Assigned task -> In the comment thread below, list every name that is followed by a line holding only a date and time, and give that date and time with each name.

Text under study ->
Q: What’s Irish, stays outdoors, and doesn’t move around much?
A: Paddy O’Furniture
Q: What’s green, three miles long, and has an a$$hole every two feet?
A: A St. Patty’s Day parade.
(I’m part Irish and I approve this message)
Mooloo
July 9, 2014 3:07 pm
but wait.. that means 1 = .9999r
3 x 1/3 = 1
3 x 0.333r = 0.999r
Since 1/3 = 0.333r, 0.999r = 1
(Plus, as noted above, since there are no numbers between 0.999r and 1, they must be the same).
Hoser says: Extending that logic, you could prove 0 = 1.The nearest neighbor of 0.9999r to the left is also equal to 0.9999r,
Please say you are kidding! “The nearest neighbour” to a real number? What sort of nonsense is that?
Zeke
July 9, 2014 3:15 pm
pat says:
July 9, 2014 at 2:03 am “let me wipe those smiles from your faces!…Figures are just out disclosing the millions of taxpayers’ money the European Union paid in 2013 to unelected, unaccountable non-governmental organisations (NGOs) and other special interest groups, especially to the “global warming” lobby.”
Who else would think of “Non-Governmental Organization,” other than the government?
For the occasion —
An engineer, a prostitute, and a politician were in a bar and they began to quarrel about which was really the “oldest profession.” One said hers was well known to be the oldest profession. The engineer said, “Obviously creating light out of chaos was an engineer’s work.”
“Well who do you think created all of the chaos?” asked the politician.
MattS
July 9, 2014 3:21 pm
@Bob alou,
There is a computer version of your geologist joke involving a helicopter rather than a hot air balloon.

Extracted entries ->

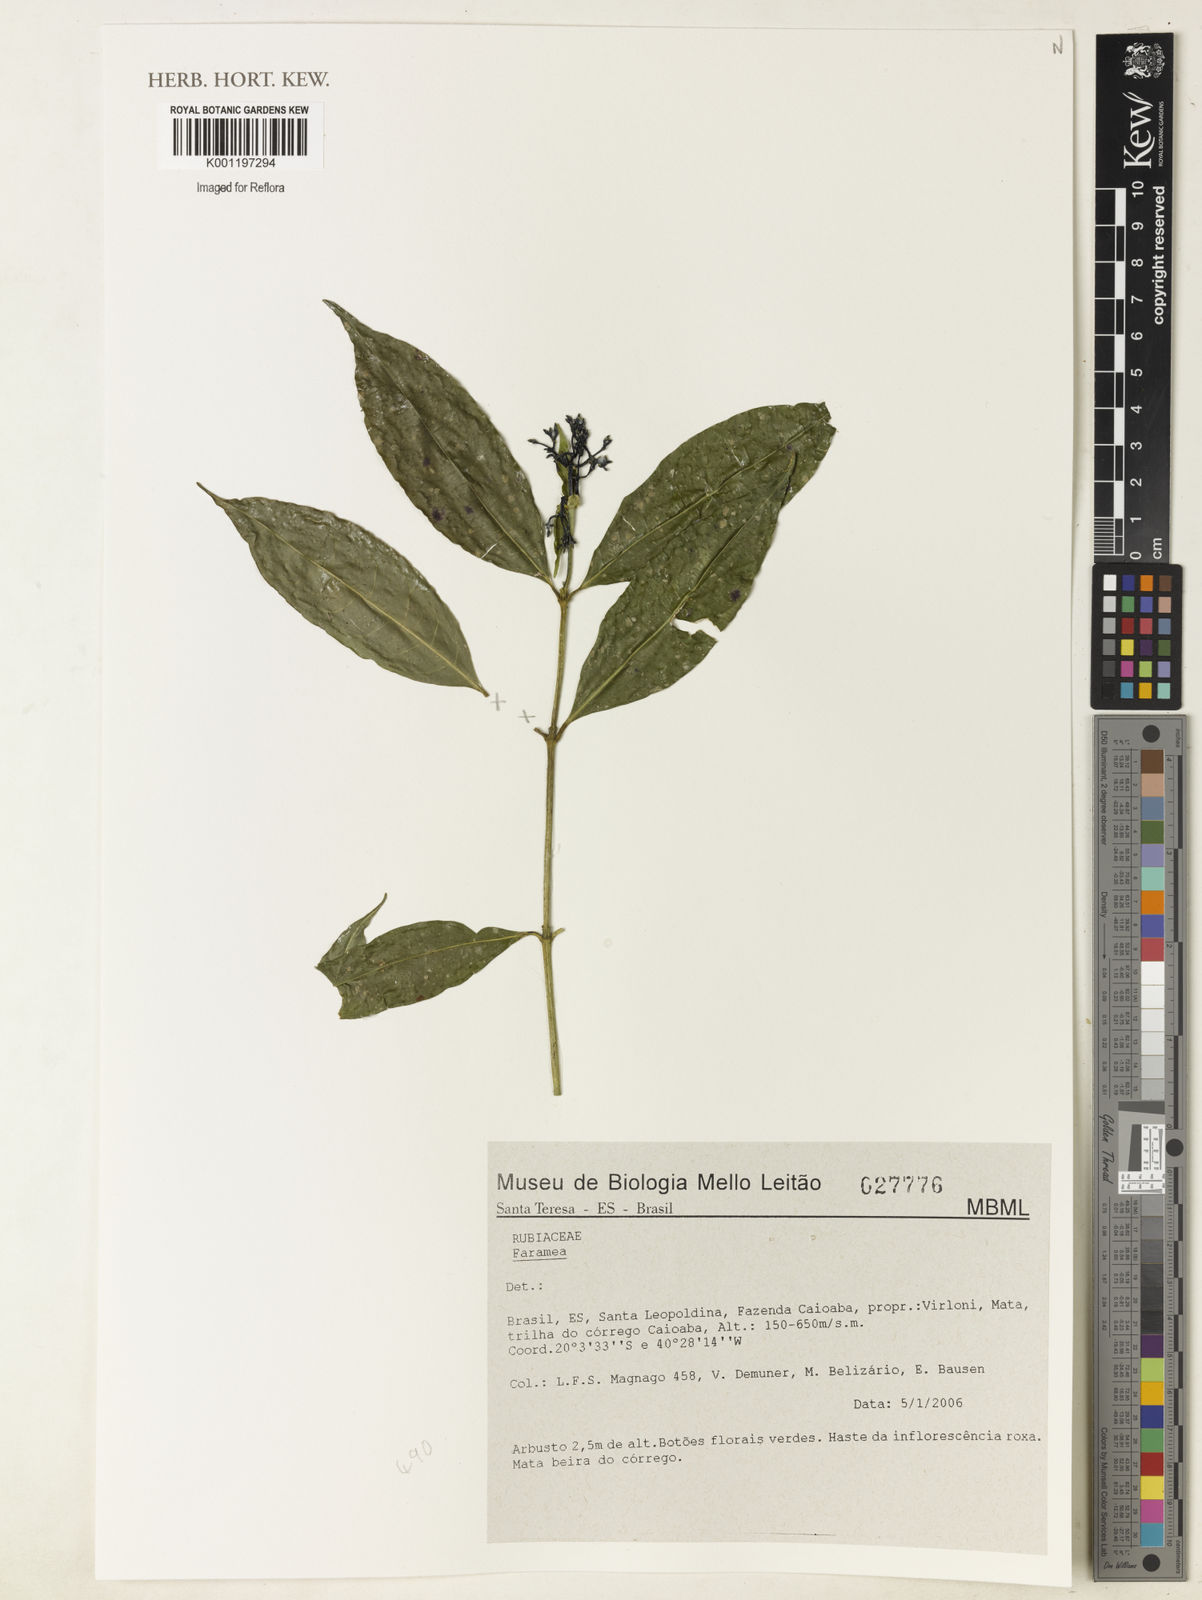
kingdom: Plantae
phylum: Tracheophyta
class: Magnoliopsida
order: Gentianales
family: Rubiaceae
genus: Faramea
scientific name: Faramea
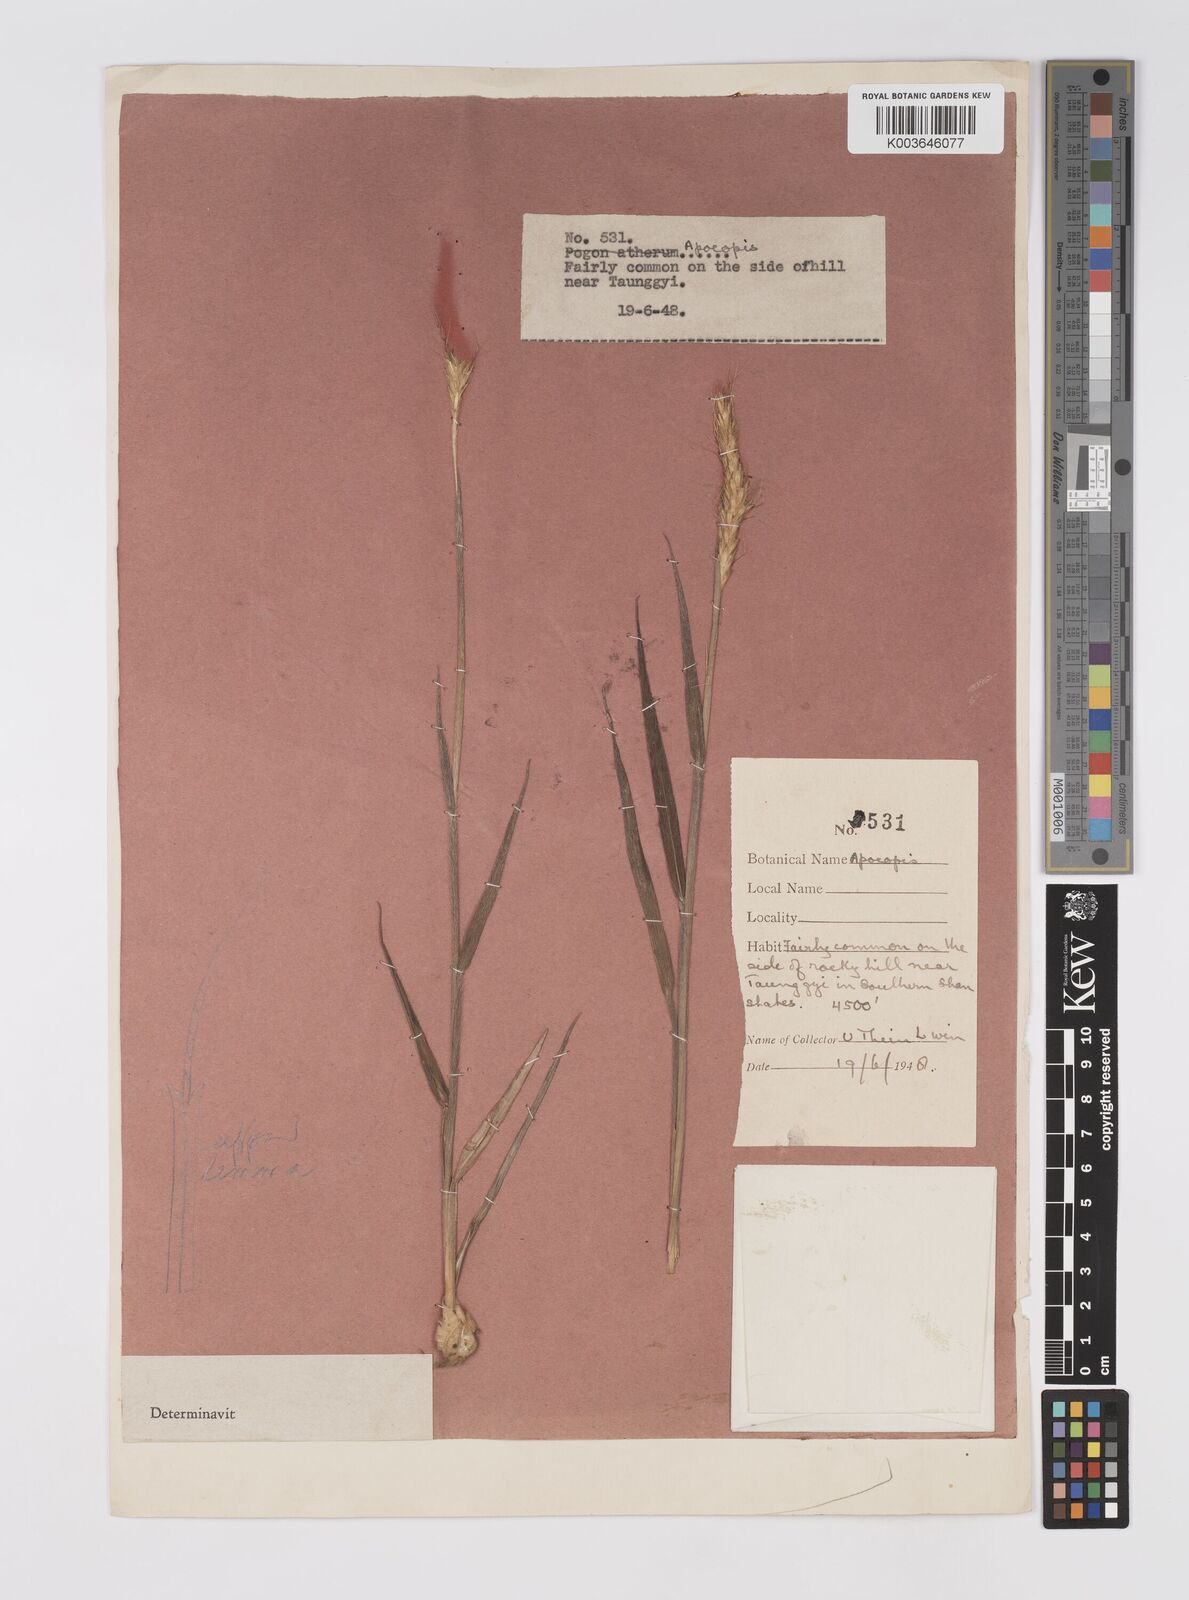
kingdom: Plantae
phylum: Tracheophyta
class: Liliopsida
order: Poales
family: Poaceae
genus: Apocopis
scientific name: Apocopis floccosus
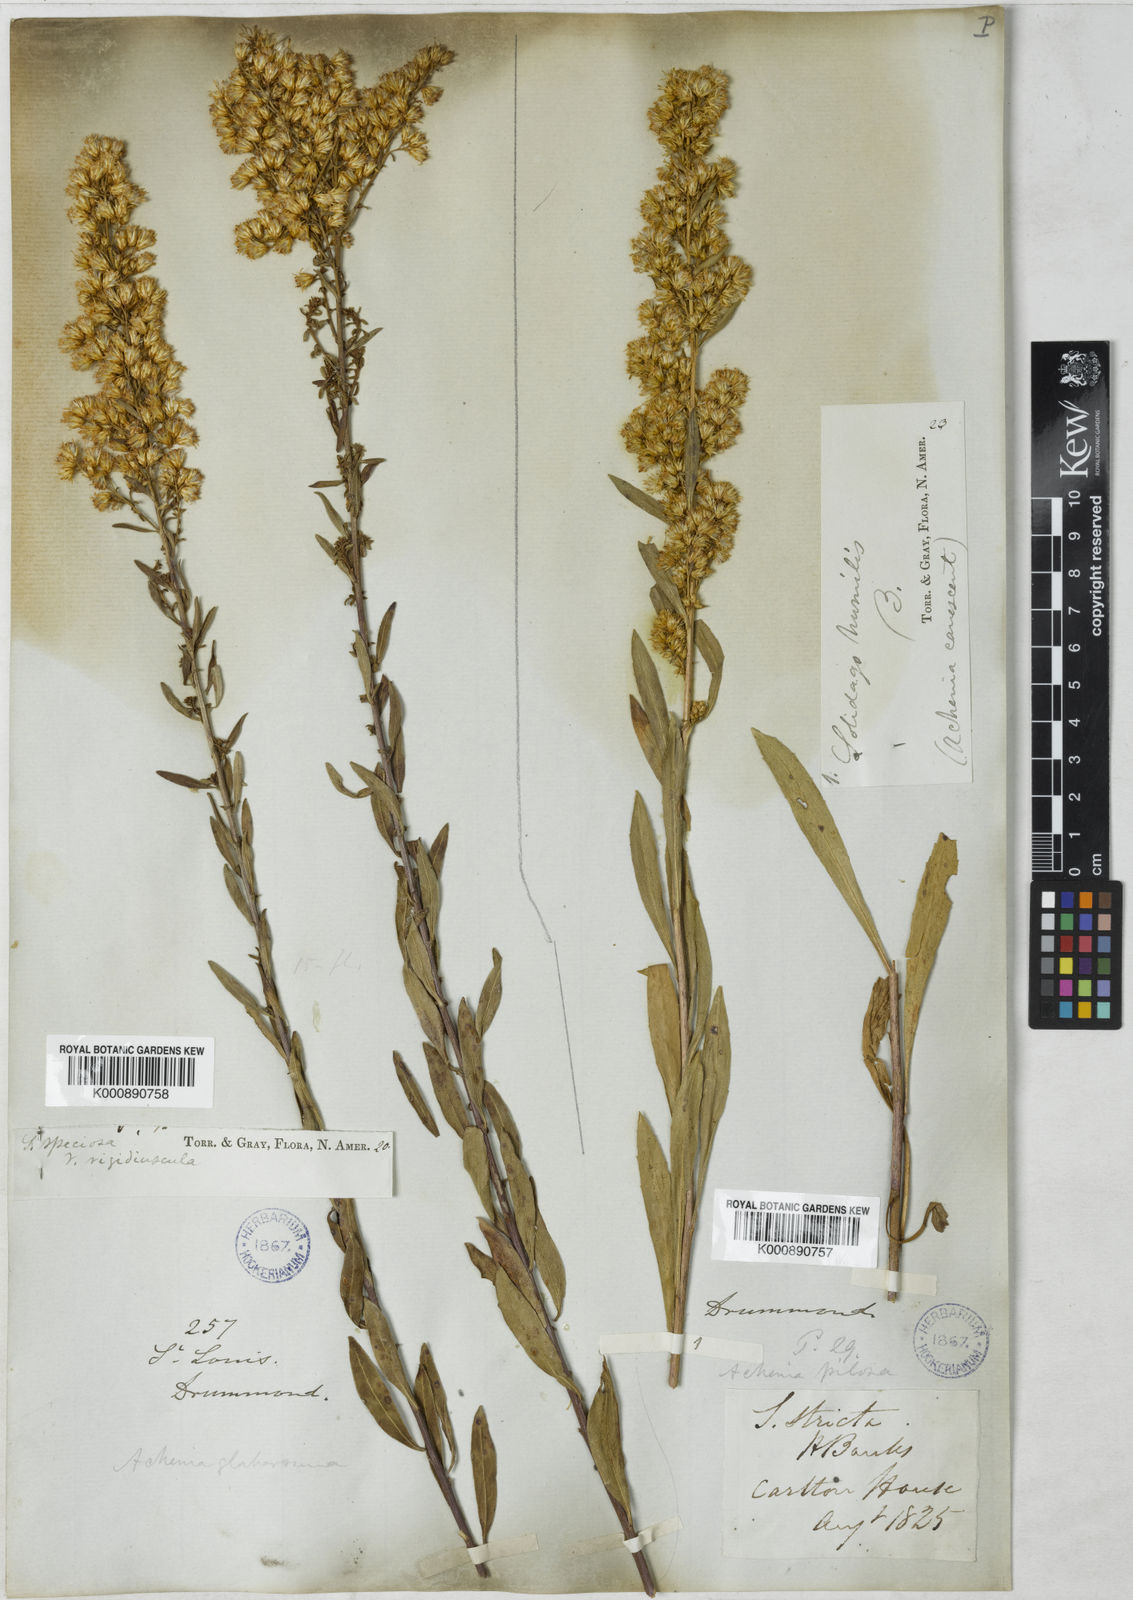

Output ->
Mooloo: July 9, 2014 3:07 pm
Zeke: July 9, 2014 3:15 pm
MattS: July 9, 2014 3:21 pm